The 2024-25 Edgerton Foundation New Play Awards were presented to:
The Janeiad
at Alley Theatre
by Anna Ziegler
Bust
at Alliance Theatre
by Zora Howard
What Became of Us
at Atlantic Theater Company
by Shayan Lotfi
McNeal
at Lincoln Center Theater
by Ayad Akhtar
Vladimir
at Manhattan Theatre Club
by Erika Sheffer
A Tupperware of Ashes
at National Theatre
by Tanika Gupta
The Constituent
at The Old Vic
by Joe Penhall
Liberation
at Roundabout Theatre Company
by Bess Wohl
The Counter
at Roundabout Theatre Company
by Meghan Kennedy
Kyoto
at Royal Shakespeare Company
by Joe Murphy & Joe Robertson
Co-produced with Good Chance
The Staircase
at South Coast Repertory
by Noa Gardner
On behalf of the Royal Shakespeare Company, Co-Artistic Directors Daniel Evans and Tamara Harvey, say “We are incredibly grateful to the Edgerton Foundation for this vital funding, which has enabled us to provide writers Joe Murphy and Joe Robertson, Directors Stephen Daldry and Justin Martin, Good Chance and the wider creative team with the time and space to realize their artistic vision for the production. The rigorous rehearsal process facilitated by the Edgerton Foundation New Play Award has been instrumental in bringing to life the rich tapestry of characters at the heart of the Kyoto protocol negotiations and telling the complex story of how international leaders grappled to reach agreement against all the odds. Kyoto has had a profound impact on all who have seen it so far, and we look forward to sharing it with many more. We are confident that the journey of this exciting new work is just beginning.”

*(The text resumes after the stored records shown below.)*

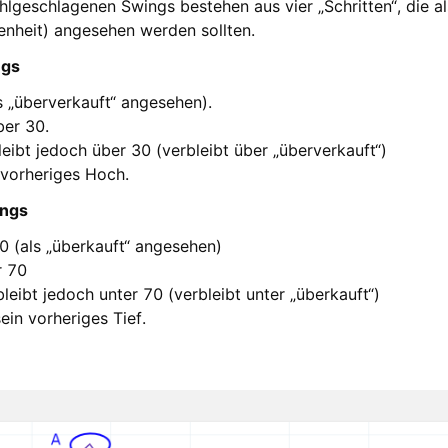
ehlgeschlagenen Swings bestehen aus vier „Schritten“, die al
enheit) angesehen werden sollten.
ngs
ls „überverkauft“ angesehen).
ber 30.
bleibt jedoch über 30 (verbleibt über „überverkauft“)
 vorheriges Hoch.
ings
70 (als „überkauft“ angesehen)
r 70
rbleibt jedoch unter 70 (verbleibt unter „überkauft“)
sein vorheriges Tief.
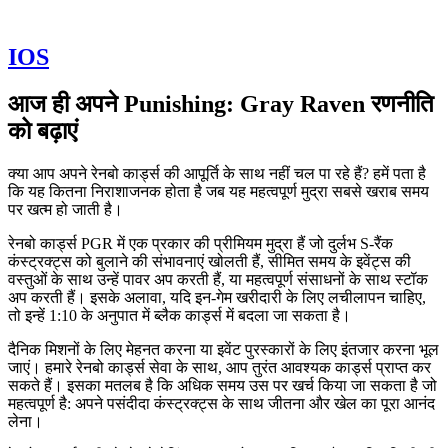
IOS
आज ही अपने Punishing: Gray Raven रणनीति
को बढ़ाएं
क्या आप अपने रेनबो कार्ड्स की आपूर्ति के साथ नहीं चल पा रहे हैं? हमें पता है
कि यह कितना निराशाजनक होता है जब यह महत्वपूर्ण मुद्रा सबसे खराब समय
पर खत्म हो जाती है।
रेनबो कार्ड्स PGR में एक प्रकार की प्रीमियम मुद्रा हैं जो दुर्लभ S-रैंक
कंस्ट्रक्ट्स को बुलाने की संभावनाएं खोलती हैं, सीमित समय के इवेंट्स की
वस्तुओं के साथ उन्हें पावर अप करती हैं, या महत्वपूर्ण संसाधनों के साथ स्टॉक
अप करती हैं। इसके अलावा, यदि इन-गेम खरीदारी के लिए लचीलापन चाहिए,
तो इन्हें 1:10 के अनुपात में ब्लैक कार्ड्स में बदला जा सकता है।
दैनिक मिशनों के लिए मेहनत करना या इवेंट पुरस्कारों के लिए इंतजार करना भूल
जाएं। हमारे रेनबो कार्ड्स सेवा के साथ, आप तुरंत आवश्यक कार्ड्स प्राप्त कर
सकते हैं। इसका मतलब है कि अधिक समय उस पर खर्च किया जा सकता है जो
महत्वपूर्ण है: अपने पसंदीदा कंस्ट्रक्ट्स के साथ जीतना और खेल का पूरा आनंद
लेना।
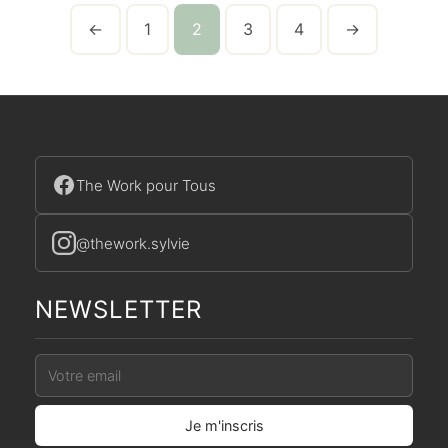
←
1
2
3
4
→
The Work pour Tous
@thework.sylvie
NEWSLETTER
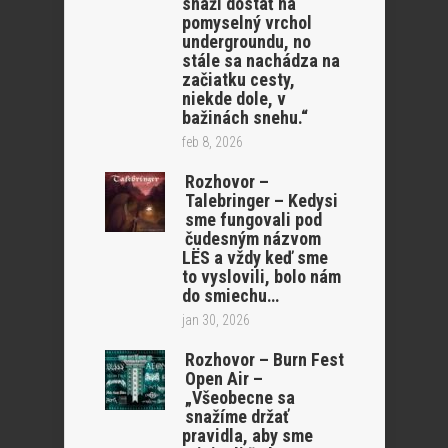
snaží dostať na
pomyselný vrchol
undergroundu, no
stále sa nachádza na
začiatku cesty,
niekde dole, v
bažinách snehu.“
feb 8, 2026
Rozhovor –
Talebringer – Kedysi
sme fungovali pod
čudesným názvom
LËS a vždy keď sme
to vyslovili, bolo nám
do smiechu…
jan 30, 2026
Rozhovor – Burn Fest
Open Air –
„Všeobecne sa
snažíme držať
pravidla, aby sme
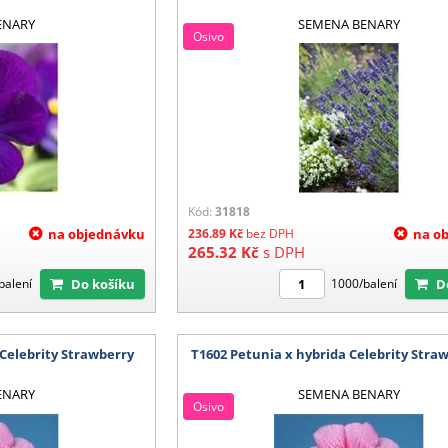
ENARY
SEMENA BENARY
Osivo
Kód:
31818
na objednávku
236.89
Kč
bez DPH
na o
265.32
Kč
s DPH
Do košíku
balení
1000/balení
 Celebrity Strawberry
T1602 Petunia x hybrida Celebrity Straw
ENARY
SEMENA BENARY
Osivo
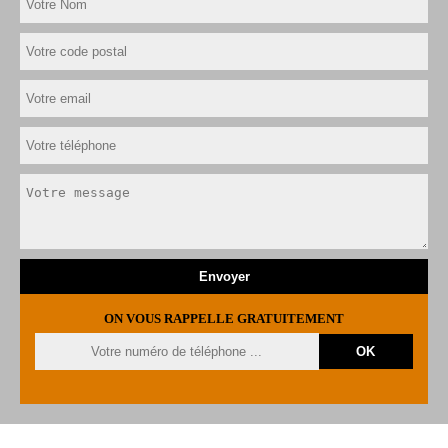
ON VOUS RAPPELLE GRATUITEMENT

Rob Melrose, artistic director of Alley Theatre, adds, “I want to thank the Edgerton Foundation for its support of our production of The Janeiad by Anna Ziegler. Having this extra week of rehearsal has proved incredibly helpful for the whole team but especially for Miriam Laube who plays ten different roles. It has been such a luxury to have this time months before rehearsals begin to carve out what makes each character different and to start to be able to realize them long before our originally scheduled rehearsals start. Anna Ziegler is an important and prolific American playwright who has had productions at major theaters across the country and in NYC including The Roundabout, Manhattan Theatre Club, The Old Globe, Seattle Rep, Williamstown Theatre Festival, and the Geffen Theatre. While there are many plays that deal with the direct aftermath of the terrorist attacks on 9/11, The Janeiad is a rare look at a widow (Jane) 20 years after the event focusing on how it shaped her life and how she longs to be reunited with her dead husband. The epic nature of 9/11 is fused with the epic of Homer's Odyssey with Penelope coming into Jane's life and helping her to wait 20 years for her husband just as she waited for Odysseus. The play is full of humor, poetry, and longing and is an important contribution to the American Theatre. We are so grateful for Edgerton's support in helping us realize this world premiere.”
The Edgerton Foundation New Plays Program, directed by Brad and Louise Edgerton, was piloted in 2006 with Center Theatre Group in Los Angeles by offering two musicals in development an extended rehearsal period for the entire creative team, including the playwrights. The Edgertons launched the program nationally in 2007 and have supported 545 plays to date at over 50 different Art Theatres across the country.